Marcela Uhart, a veterinarian with UC Davis’s Karen C. Drayer Wildlife Health Center Latin America Program and co-author of the study, described witnessing a major outbreak among southern elephant seals in Argentina in 2023. “Southern elephant seals were the canary in the coal mine alerting us to a bigger issue of pinnipeds throughout the entire world,” said Uhart. “We can do something better to be prepared the next time before it spreads to other species.”

In California, northern elephant seals marked their first cases of HPAI H5N1 after routine surveillance was established by UC Davis and partners over a year prior. Increased surveying efforts began at Año Nuevo Natural Reserve following rising cases among Bay Area seabirds at the end of 2025. This allowed for rapid detection during breeding season outbreaks.

Key recommendations from the paper include funding long-term wildlife monitoring; building stronger communication networks among researchers; making wildlife health surveillance routine; improving non-invasive monitoring technologies; pursuing policy changes addressing root causes; and tackling concurrent threats like habitat loss and climate change.

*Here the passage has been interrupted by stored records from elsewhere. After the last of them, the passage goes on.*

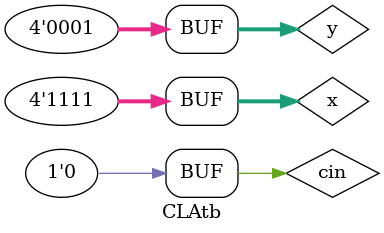
<source format=v>
module CLAtb;
reg [3:0] y,x;
reg cin;

wire [3 : 0] p,g,c, s;
wire cout;

initial begin
y = 4'b0000;
x = 4'b0000;
cin = 0;
#2 y = 4'b0001; x = 4'b0000; 
#2 y = 4'b0001; x = 4'b0001; 
#2 y = 4'b0001; x = 4'b1111; 
end

initial
$monitor("x =%b , y = %b, cin = %b, c = %b, s = %b, cout = %b  ", x,  y, cin,  c,  s,  cout);

PGgenerator PG(x,y,p,g);
CLA CLAgen(g,p,cin,c,cout);
SUM Sumgen(c,p,s);

endmodule

</source>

“H5 avian influenza viruses are an emergent threat to seal and sea lion populations already facing numerous conservation pressures,” said Elizabeth Ashley, first author and graduate student researcher at UC Davis. “Understanding how this virus spreads in coastal ecosystems is critical for protecting vulnerable marine wildlife.”

The research was supported by grants from organizations including the US National Science Foundation Center for Pandemic Insights.